Um relógio a tiquetaquear

Texto: Paulo Kellerman Fotografia: Sonja Valentina

A minha avó morreu. Ontem.

Visitei-a dois dias antes. Não a via há meses e pareceu-me na mesma, como sempre. Conversámos as mesmas conversas do último encontro, fomos repetindo as mesmas insignificâncias delicadas e inconsequentes. Gostou especialmente de ver a minha filha; deu-lhe umas pantufas que recebeu num natal distante e que não lhe serviram, que por timidez ou generosidade não quis trocar. Daqui cinco anos já lhe servem, disse ela; e apertou-as muito bem no papel de embrulho, como se fossem preciosas. Pensei: que significarão cinco anos para quem pode viver apenas mais cinco horas? 

Não parei quieto, impaciente e envergonhado por estar com pressa de partir; como se o meu tempo fosse precioso. Indiferente à minha urgência, foi listando tudo o que iria oferecer à bisneta, tudo o que ainda queria fazer com ela, para ela.

Depois, falámos de médicos. Falámos de casas.
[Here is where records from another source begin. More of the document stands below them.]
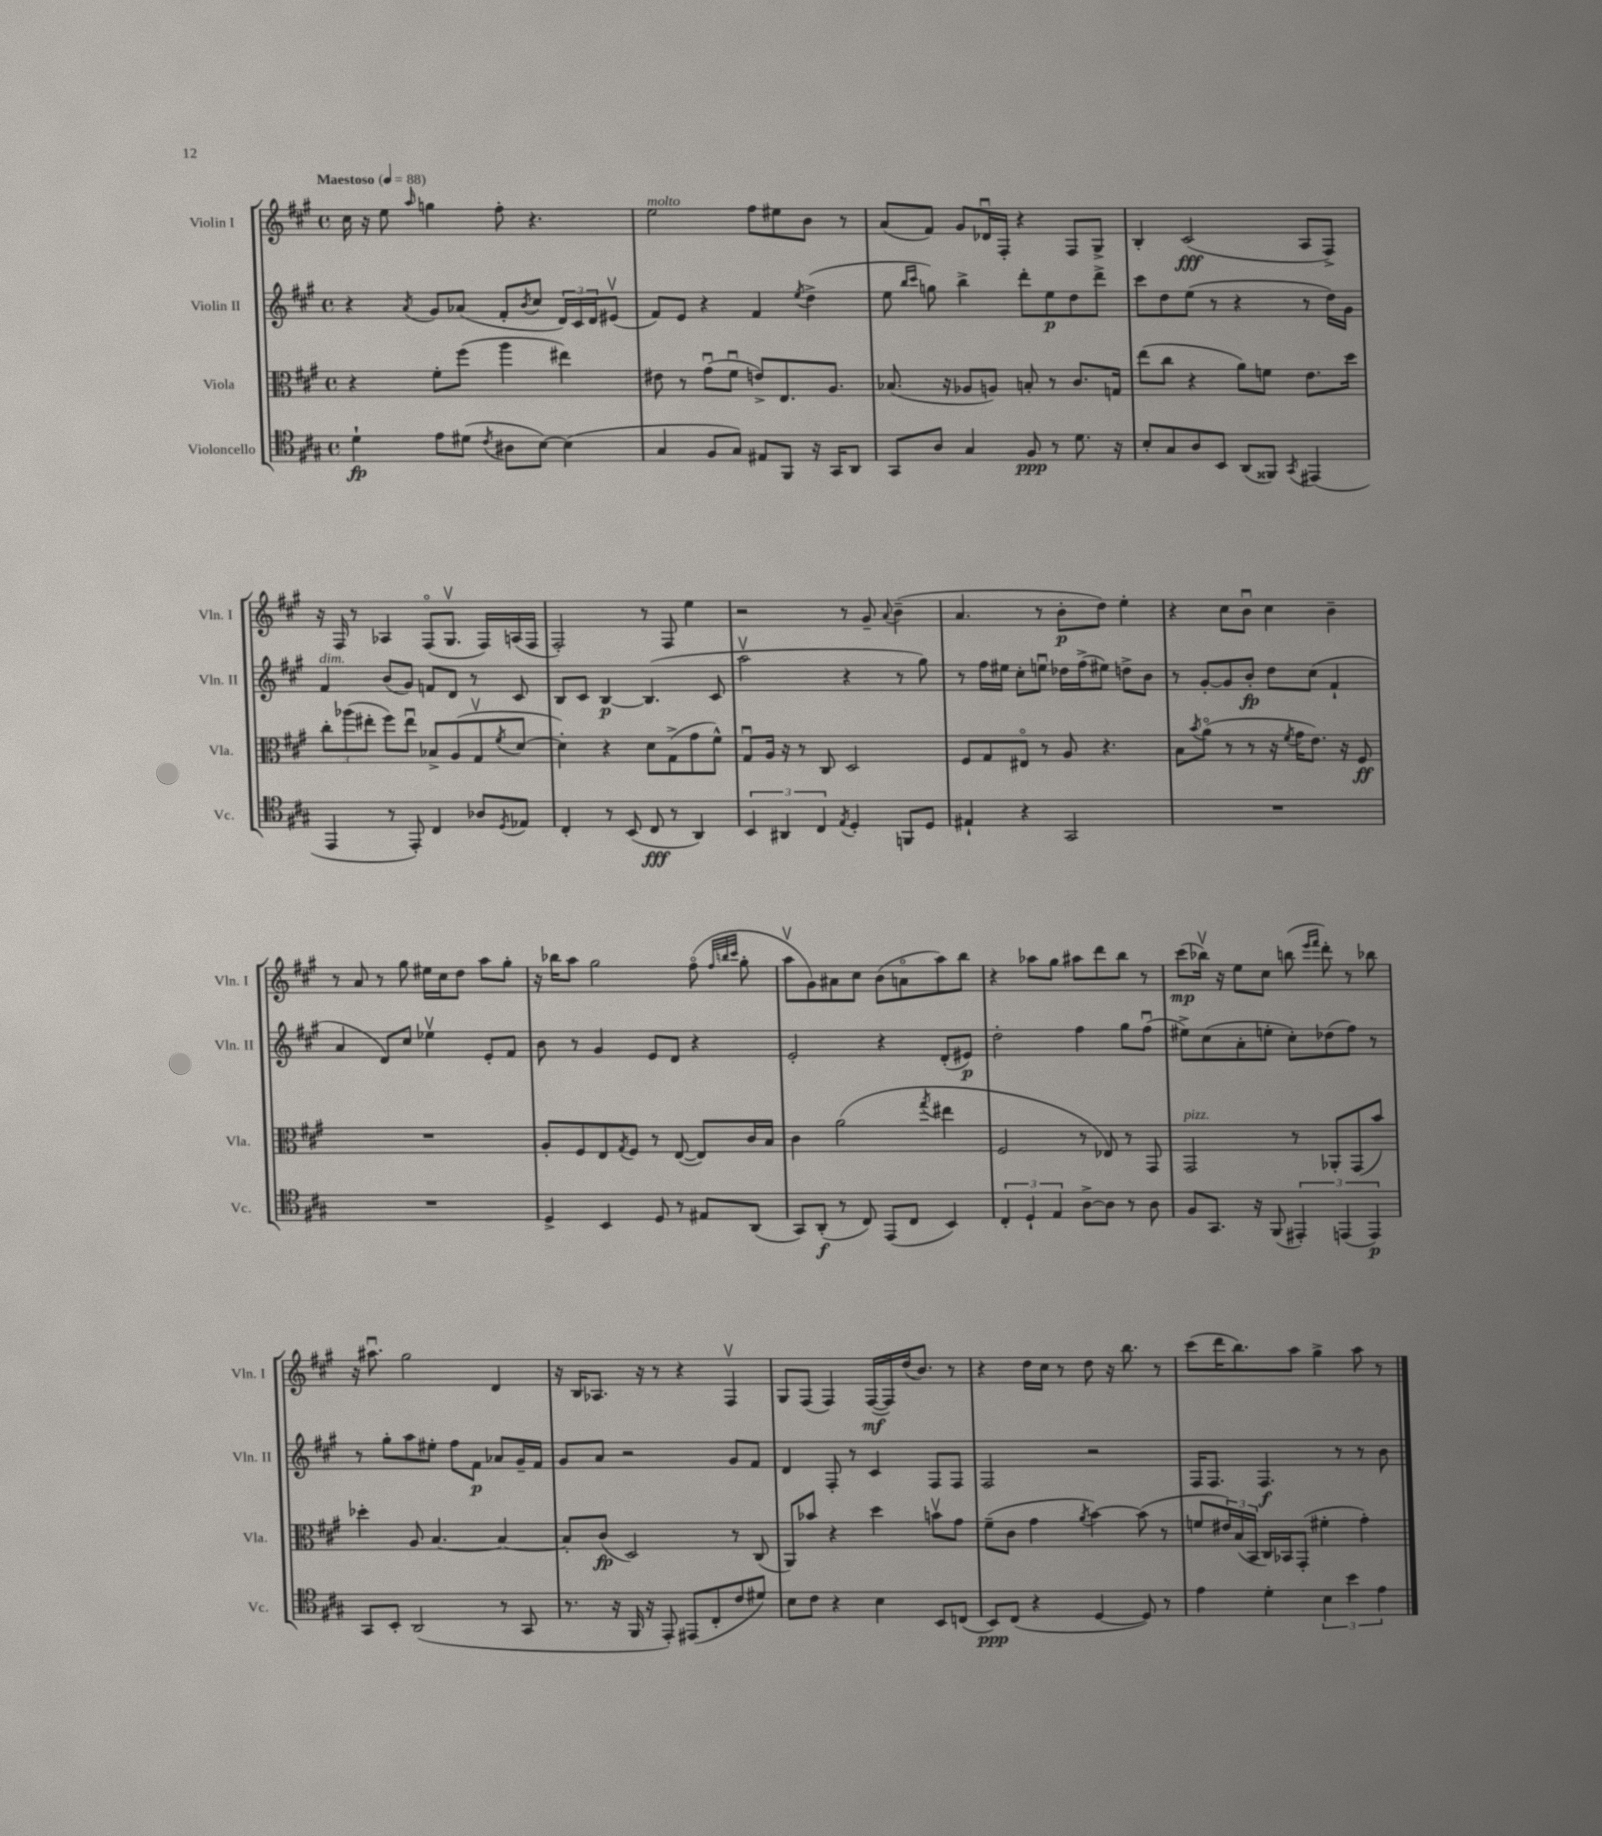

**kern	**kern	**kern	**kern
*staff4	*staff3	*staff2	*staff1
*clefC4	*clefC3	*clefG2	*clefG2
*k[f#c#g#]	*k[f#c#g#]	*k[f#c#g#]	*k[f#c#g#]
*M4/4	*M4/4	*M4/4	*M4/4
*met(c)	*met(c)	*met(c)	*met(c)
*MM88	*MM88	*MM88	*MM88
4d`\	4r	4r	16cc#\
.	.	.	16r
.	.	.	8ee\
.	.	8qa/	16qqaa/
8e\L	8f#'\L	8g#/L	4gg\
(8d#\J	(8ff#\J	(8a-/J	.
8qc#/	.	.	.
8A#\L	4aa\	8f#'/L	8ff#'\
.	.	8qb/	.
[8B\J)	.	8cc#/J	4.r
(4B\]	4ee#\)	24d/LL)	.
.	.	24c#/	.
.	.	24d/J	.
.	.	(8e#v/J	.
=	=	=	=
4G#/	8e#\	8f#/L)	2ee\
.	8r	8e/J	.
8F#/L	(8g#u\L	4r	.
8G#/J)	8f#u\J	.	.
8E#/L	8e^/L)	4f#/	8ff#\L
8FF#/J	8.E/	.	8ee#\
.	.	8qee/	.
16r	.	(4dd^\	8b\J
16GG#/LK	8.A/J	.	.
8AA/J	.	.	8r
=	=	=	=
8GG#/L	(8.B-/	8ee\	(8a/L
.	.	16qqbb/LL	.
.	.	16qqccc#/JJ	.
8A/J	.	8gg\)	8f#/J)
.	16r	.	.
4G#/	8A-/L	4bb^\	8g#/L
.	8A/J)	.	16d-u/L
.	.	.	16F#'/JJ
8F#/	8B'/	8ddd'\L	4r
8r	8r	8ee\	.
8.d\	8.c#/L	8dd\	8F#/L
.	.	8ddd^\J	8G#^/J
16r	16G/Jk	.	.
=	=	=	=
8B'/L	(8ee\L	8ccc#\L	4B'/
8G#/	8cc#\J	8dd\	.
8A/	4r	(8ee\J	(2c#/
8BB/J	.	8r	.
(8AA/L	8a\L)	4r	.
8FF##/J)	8f\J	.	.
8qGG#/	.	.	.
(4EE#/	8.e\L	8r	8A/L
.	.	16dd\LL)	8F#^/J)
.	16dd\Jk	16g#\JJ	.
=	=	=	=
4EE/	12cc#'\L	4f#/	16r
.	.	.	16F#/
.	(12aa-\	.	.
.	.	.	8r
.	12ee#'\J	.	.
8r	8ff#\L)	(8b/L	4A-/
8EE'/)	8ee#u\J	8g#/J)	.
4C#/	8B-^/L	8f/L	(8F#o/L
.	(8A/	8d/J	8.G#v/J
8A-/L	8G#v/	8r	.
.	.	.	16F#/LL)
8qD/	8qf#/	.	.
8E-/J	[8d/J	8c#/	(16A/
.	.	.	16F#/JJ
=	=	=	=
4C#'/	4d'\])	8B/L	2F#'/)
.	.	8c#/J	.
8r	4r	[4B/	.
(8BB/	.	.	.
8C#/	8d\L	(4.B/]	8r
8r	(8G#^\	.	8F#/
4AA/)	8g#\	.	4ee\
.	8f#^^\J)	8c#/	.
=	=	=	=
6BB/	8G#u/L	2aav\	2r
.	16A/Jk	.	.
6AA#/	.	.	.
.	16r	.	.
.	8r	.	.
6C#/	.	.	.
.	8C#/	.	.
8qE/	.	.	.
4D'/	2D/	4r	8r
.	.	.	8g#~/
.	.	.	8qqa/
8FF/L	.	8r	(4b~\
8D/J	.	8gg#\)	.
=	=	=	=
4E#`/	8F#/L	8r	4.a/
.	8G#/	16ff#\LL	.
.	.	16ee#\JJ	.
4r	8E#o/J	8cc#'\L	.
.	8r	8eeu\J	8r
2GG#/	8A/	16dd-\LL	8b'\L
.	.	(16ff#^\J	.
.	4.r	8ee#\J)	8dd\J)
.	.	8dd^\L	4ee'\
.	.	8b\J	.
=	=	=	=
1r	8B\L	8r	4r
.	8qb/	.	.
.	(8ao\J	[8g#'/L	.
.	8r	8g#/]	8cc#\L
.	8r	8b'/J	8bu\J
.	16r	8dd\L	4cc#\
.	8qf#/	.	.
.	16g#\LK	.	.
.	8.e\J)	(8cc#\J	.
.	.	4f#`/	4b~\
.	16r	.	.
.	8F#/	.	.
=	=	=	=
1r	1r	4a/	8r
.	.	.	8a/
.	.	8d/L)	8r
.	.	8cc#/J	8gg#\
.	.	4ee-v\	16ee#\LL
.	.	.	16cc#\J
.	.	.	8dd\J
.	.	8e'/L	8aa\L
.	.	8f#/J	8gg#'\J
=	=	=	=
4D^/	8A'/L	8b\	16r
.	.	.	16bb-\LK
.	8F#/	8r	8aa\J
4BB/	8E/	4g#/	2gg#\
.	8qG#/	.	.
.	8F#/J	.	.
8D/	8r	8e/L	.
8r	([8E/	8d/J	.
8E#/L	8E/]L)	4r	(8ff#o\
.	.	.	32qqff#/LLL
.	.	.	32qqbb/
.	.	.	32qqccc#/JJJ
(8AA/J	16c#/L	.	8gg#'\
.	16B/JJ	.	.
=	=	=	=
8GG#/L)	4c#\	2e'/	8aav\L
(8AA'/J	.	.	8g#\)
8r	(2a\	.	8a#\
8C#/)	.	.	8cc#\J
(8EE/L	.	4r	(8b\L
8C#/J	.	.	8ao\
.	8qgg#/	.	.
4BB/)	4ee#\	(8d'/L	8aa\)
.	.	8e#/J)	8bb\J
=	=	=	=
6C#'/	2F#/	2dd'\	4r
6D`/	.	.	.
.	.	.	8aa-\L
6E/	.	.	.
.	.	.	8gg#\J
[8A^\L	8r	4ff#\	8aa#\L
8A\]J	8E-/)	.	8ddd\
8r	8r	8gg#\L	8bb\J
8A\	8GG#/	(8ff#u\J	8r
=	=	=	=
8F#/L	2GG#/	8ee#^\L)	(8ccc#\L
8.GG#/J	.	(8cc#\	16bb-v\Jk)
.	.	.	16r
.	.	8a'\	8ee\L
16r	.	.	.
(8FF#/	.	8ee'\J	8cc#\J
6EE#'/)	8r	8cc#'\L)	(8bb\
.	.	.	16qqeee/LL
.	.	.	16qqfff#/JJ
.	8AA-'/L	(8dd-\	8ddd'\)
(6EE/	.	.	.
.	(8GG#/	8ff#\J)	8r
6EE/)	.	.	.
.	8b/J)	8r	8bb-\
=	=	=	=
8GG#/L	4dd-'\	8r	16r
.	.	.	8.aa#u\
8BB'/J	.	8gg#'\L	.
(2AA/	8A/	8aa\	2gg#\
.	[4.B/	8ee#'\J	.
.	.	8ff#\L	.
.	.	8f#\J	.
8r	4B/_	8a-/L	4d/
8GG#/	.	16g#~/L	.
.	.	16f#/JJ	.
=	=	=	=
8.r	8B'/]L	8g#/L	16r
.	.	.	16B/LK
.	(8c#/J	8a/J	8.A-/J
16r	.	.	.
16FF#/	2D/)	2r	.
16r	.	.	16r
8EE'/)	.	.	8r
(8EE#/L	.	.	4r
8C#'/	.	.	.
8c#/	8r	8g#/L	4F#v/
8d#/J)	(8C#/	8f#/J	.
=	=	=	=
8B\L	8AA/L)	4d/	8G#/L
8c#\J	8b-/J	.	(8F#/J
4r	4r	8F#'/	4F#/)
.	.	8r	.
4B\	4dd\	4c#/	([16F#/LL
.	.	.	16F#/])
.	.	.	(16dd/J
.	.	.	8.b/J)
8BB/L	8bv\L	8F#/L	.
(8C/J	8g#\J	8F#/J	8r
=	=	=	=
8BB/L)	(8f#~\L	2F#/	4r
(8C#/J	8c#\J	.	.
4r	4g#\	.	16dd\LL
.	.	.	16cc#\JJ
.	.	.	8r
.	8qa/	.	.
[4D/	[4b\)	2r	8dd\
.	.	.	16r
.	.	.	8.bb\
8D/])	(8b\]	.	.
8r	8r	.	8r
=	=	=	=
4e\	8f/L	16F#/LK	(8ccc#\L
.	.	8.F#/J	.
.	24e#/L)	.	16ddd\K
.	(24B/	.	.
.	.	.	8.bb\)
.	24BB/JJ	.	.
4d'\	16C#/LL)	4.F#/	.
.	16BB-/J	.	.
.	(8GG#'/J	.	8aa\J
6B\	4f#'\	.	4gg#^\
.	.	8r	.
6b\	.	.	.
.	4g#'\)	8r	8aa\
6e\	.	.	.
.	.	8b\	8r
==	==	==	==
*-	*-	*-	*-
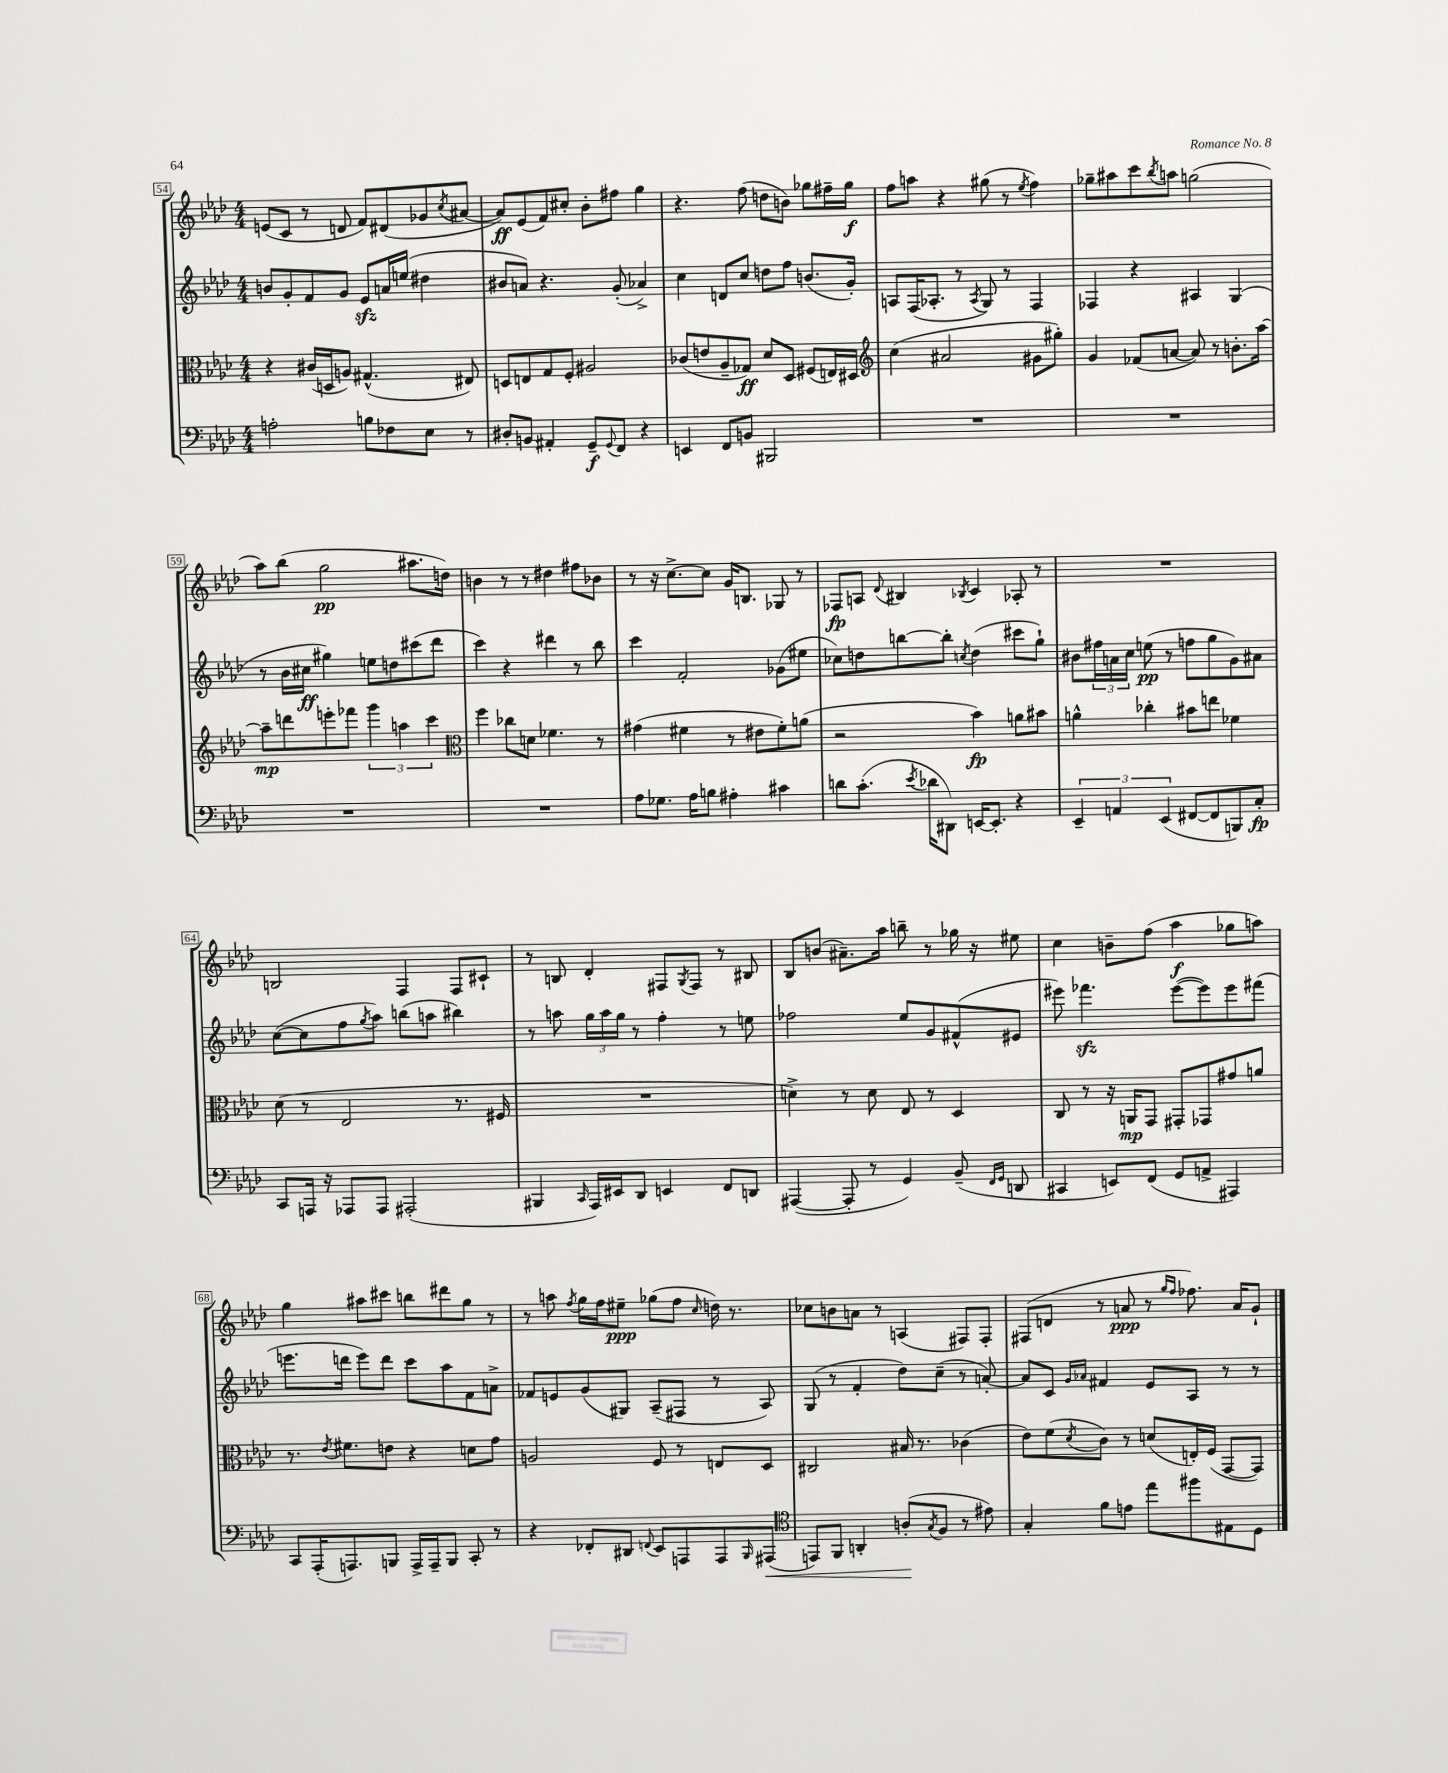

Falámos dos vizinhos. Falámos de futuro.

De repente, disse: vou apanhar uma galinha para fazerem canja. E eu, que não saberia o que fazer com uma galinha, respondi, apressado, talvez contrariado: não, apanha-a noutro dia qualquer e faz a canja; depois, jantamos cá. Ela insistiu na oferta, eu insisti na recusa; incapaz de perceber que forçá-la a adiar era torturá-la. Por fim, desistiu. Insultou-me por não querer comer nada, por não querer beber nada. Deu guloseimas à bisneta e ficou triste por eu não permitir que lhe enchesse os bolsos de rebuçados. Prometi que voltaríamos daí a uns dias. Voltámos costas. Não viu o último adeus que a minha filha lhe acenou.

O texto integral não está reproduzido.